Developing for the iPhone is not entirely like developing for the Mac. While the platforms are, of course, based on the same underpinnings, the ways and circumstances in which you interact with your iPhone are quite different from how you use your Mac. So iPhone developers have to make very specific decisions about what they put in—and, perhaps more importantly what they leave out.
Fraser Speirs of Connected Flow has long been producing FlickrExport for iPhoto and for Aperture, plugins that allow you to share the photos you store in those applications with the popular social networking photo site. As handy as this is when you’re on your Mac, it’s even more useful when it comes to using a device that has a camera built into it, such as the iPhone. If the iPhone and Flickr uploading seem like a perfect match, then you’re in luck: Fraser took time out of his WWDC schedule to demo a development version of the iPhone-native FlickrExport.
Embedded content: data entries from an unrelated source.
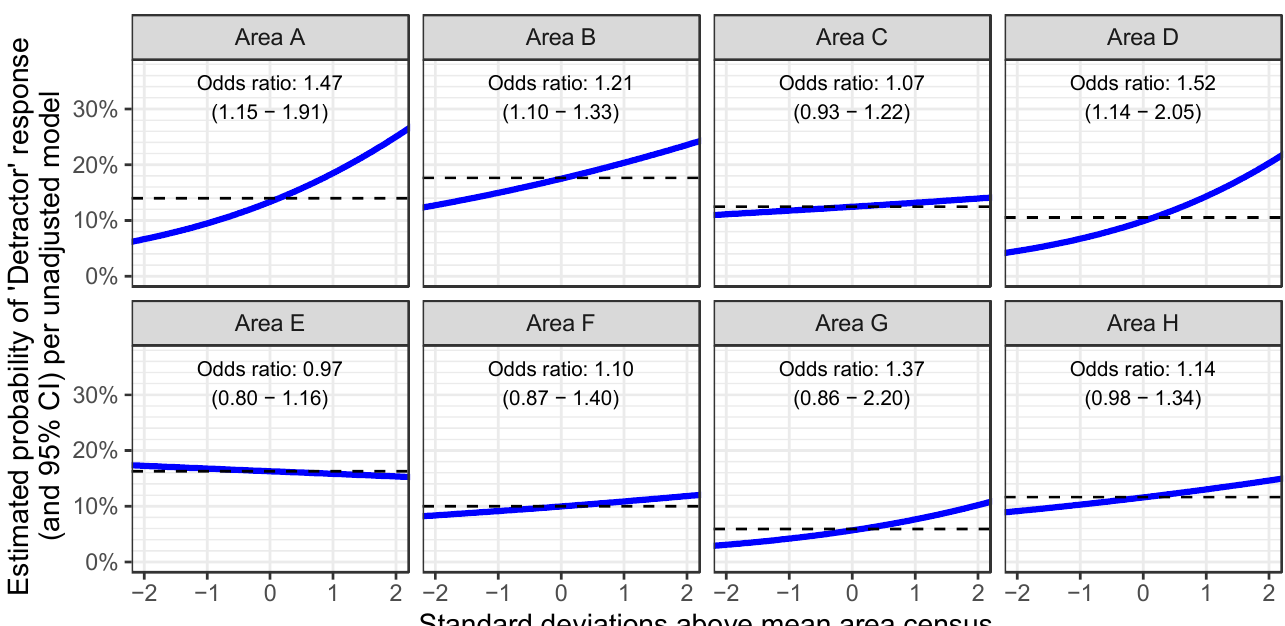
Figure 2. Estimated probability of detractor survey response as predicted by care area census. CI , confidence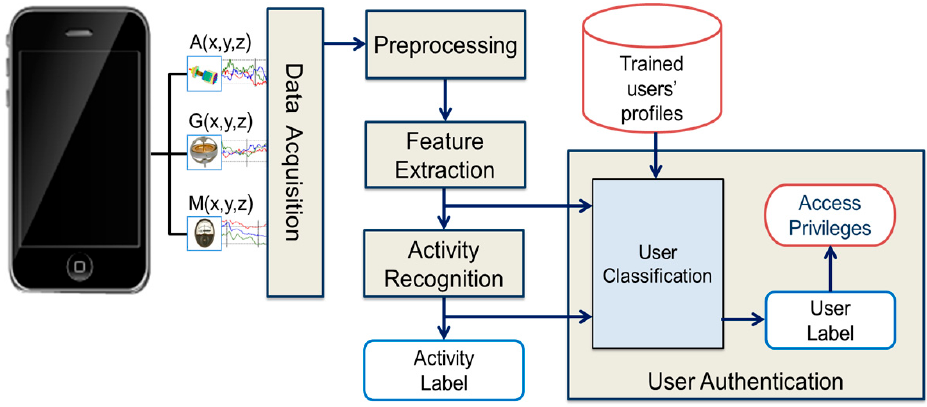
Figure 2. Proposed methodology for smartphone user authentication.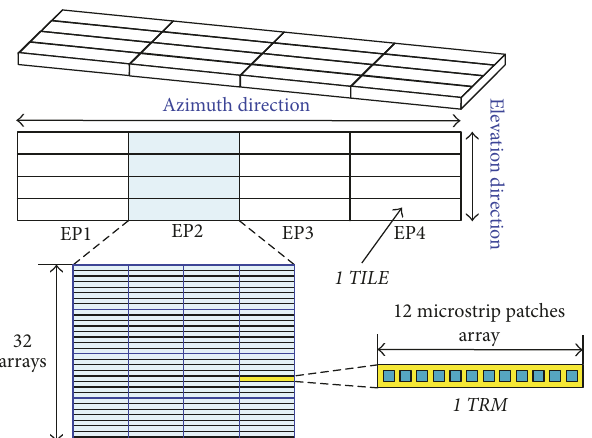
Figure 8: Example of the SAR antenna configuration.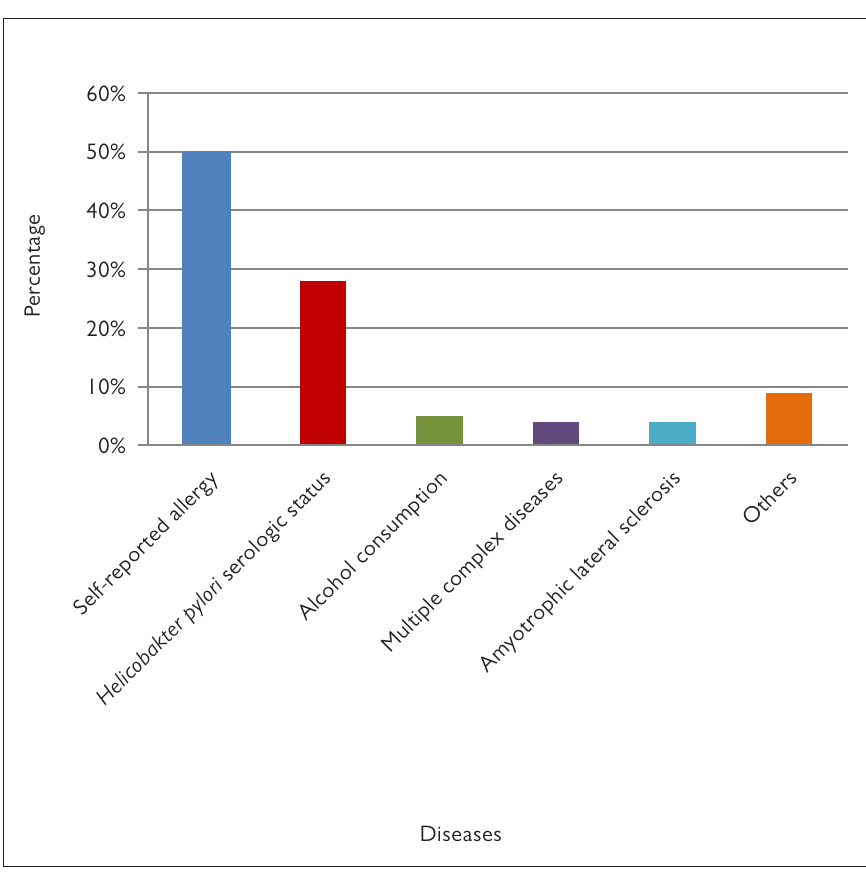
Figure 1. Illustration of the statistical calculation of the most common diseases or traits that might have been caused by archaic-like SNPs. The horizontal axis represents the most common diseases or traits and the vertical axis illustrates the frequency of the disease. Self-reported allergy is the most seen disease followed by Helicobacter pylori infection . Interestingly, alcohol consumption and amyotrophic lateral sclerosis had an association with archaic-like SNPs (5% and 4%, respectively). Other traits that were found <1% are endometriosis, blood pressure, coronary artery disease, abnormal lymphocyte counts, Paget’s disease, height, allergic sensitization, breast cancer, and suicide attempts in bipolar and panic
While the premise of the application is largely the same as its desktop counterpart, there are plenty of differences in the way the application works on the iPhone. On the Mac side, FlickrExport lets you upload photo from your iPhoto and Aperture libraries, but on the iPhone, the application not only lets you upload an existing image from your iPhone, but also take a picture with the iPhone’s camera from inside FlickrExport itself and then upload it to Flickr.
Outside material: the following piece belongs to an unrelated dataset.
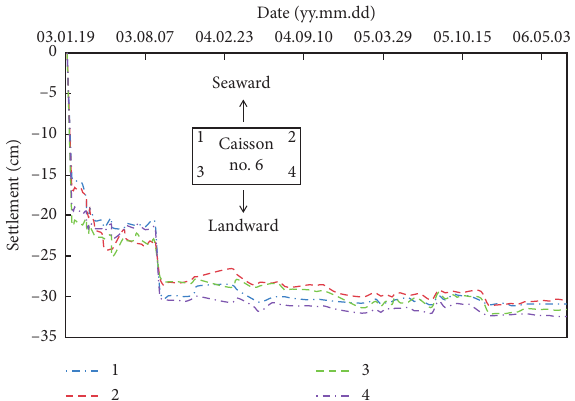
Figure 20: Time history of caisson’s settlement at seaward (numbered as 1 and 2) and landward sides (numbered as 3 and 4) of caisson #6.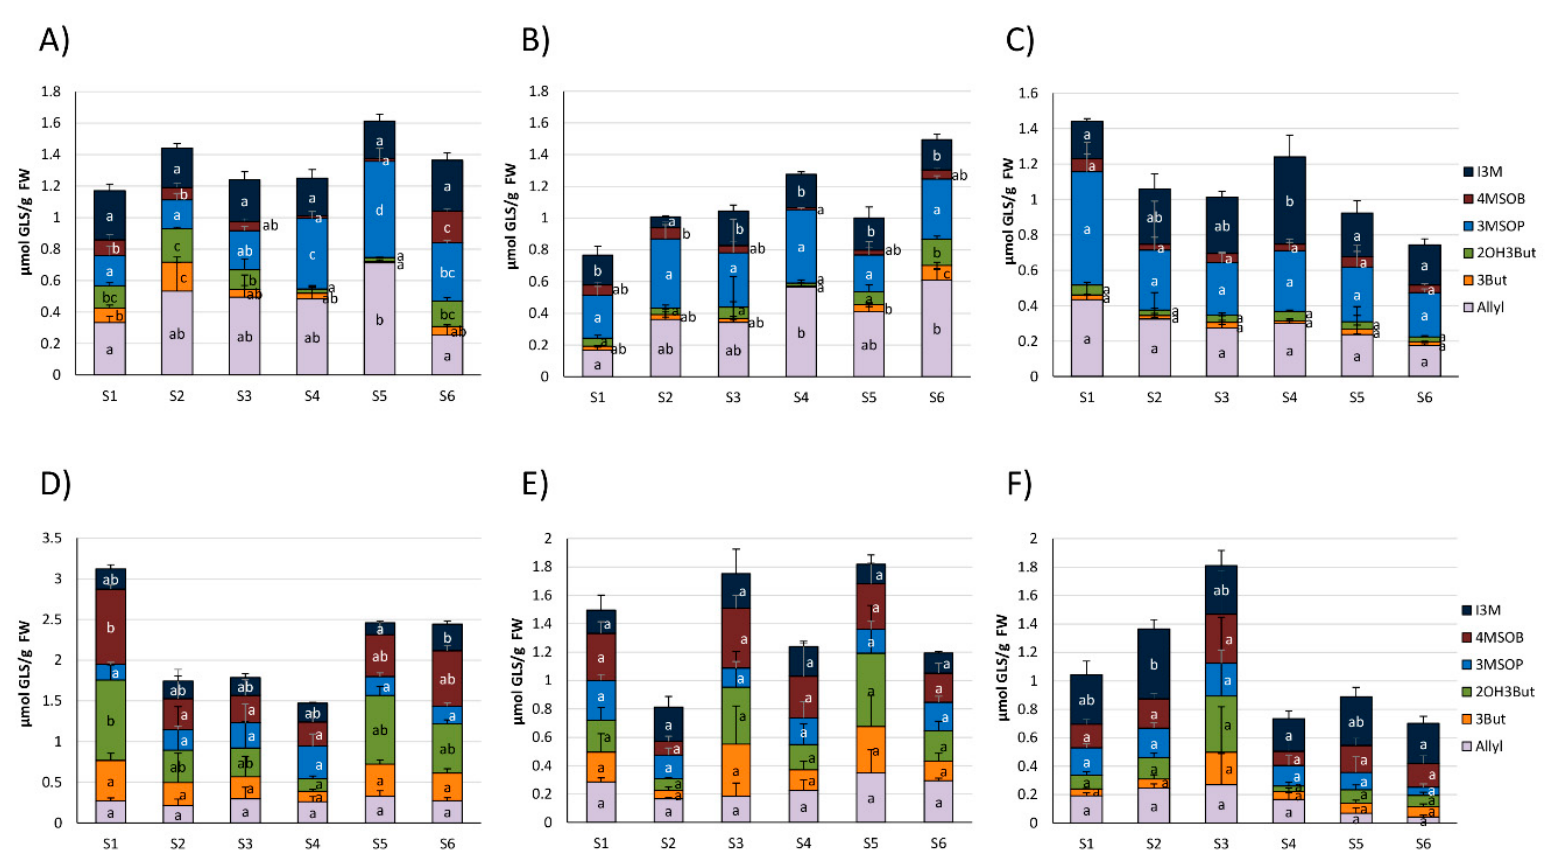
Figure 1. Glucosinolate (GLS) profile in white ( A – C ) and red cabbages ( D – F ) from conventional ( A , B , D , E ) and organic supermarkets ( C , F ) on di ff erent sampling dates (S1–S6). Exact sampling dates can be found in Table 1. A) and D) Represent conventional supermarket 1 (CON 1 ), B) and E) stand for conventional supermarket 2 (CON 2 ), and C) and F) show results from organic supermarket 1 (ORG 1 ). Each color in the bar of the given bar chart represents the mean plus standard deviation (SD) of the GLSs from three cabbage heads from the same supermarket ( n = 3). Lower case letters indicate significant di ff erences in means between the levels of a GLS on di ff erent sampling dates, as tested by ANOVA and Tukey HSD test at the p ≤ 0.05 level. Abbreviations: FW: Fresh weight; abbreviations of compounds as listed in Table 3.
Photos are the centerpiece of Flickr, but much of the fun in flipping through the site is the context the photos are given. Users assign titles, descriptions, and tags to their photos so people know what they’re looking at. FlickrExport provides text fields for editing the photo’s metadata before you upload it; you can also choose what privacy settings you’d like to use, making your photo visible to everyone, or only to select groups, like friends or family. The program can even take advantage of the iPhone’s Core Location system to tag your photo with the current geographical location and upload that information to Flickr as well.
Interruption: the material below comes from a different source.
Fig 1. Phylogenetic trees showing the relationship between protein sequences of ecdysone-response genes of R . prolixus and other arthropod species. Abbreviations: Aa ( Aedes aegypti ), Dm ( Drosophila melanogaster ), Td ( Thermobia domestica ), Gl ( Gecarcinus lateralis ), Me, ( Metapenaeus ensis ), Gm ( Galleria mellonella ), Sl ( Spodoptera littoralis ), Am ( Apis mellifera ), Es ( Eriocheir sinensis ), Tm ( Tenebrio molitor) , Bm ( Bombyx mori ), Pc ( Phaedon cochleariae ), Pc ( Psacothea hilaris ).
Of course, you won’t be able to do everything in the iPhone version of FlickrExport that you can do on the desktop version. Whereas the Mac edition is more focused on uploading a batch of photos, the iPhone program only handles one photo at a time. While Fraser considered using a queue for uploading multiple photos, he decided to concentrate on handling single photo uploads, which seemed more in line with the way users would want to interact with the Flickr uploads from their iPhone.
From a performance standpoint, FlickrExport for iPhone seems to work quite well. The interface is simple and intuitive, and uploading photos to Flickr is relatively speedy: using Wi-Fi, it takes only a couple seconds, and over EDGE, it only takes a little longer: about 20 seconds.
Fraser said he hoped to have FlickrExport available when the App Store launches, though he hasn’t yet decided on a price for the application. He’s also hard at work on a second Flickr-related application, which is still in development stages.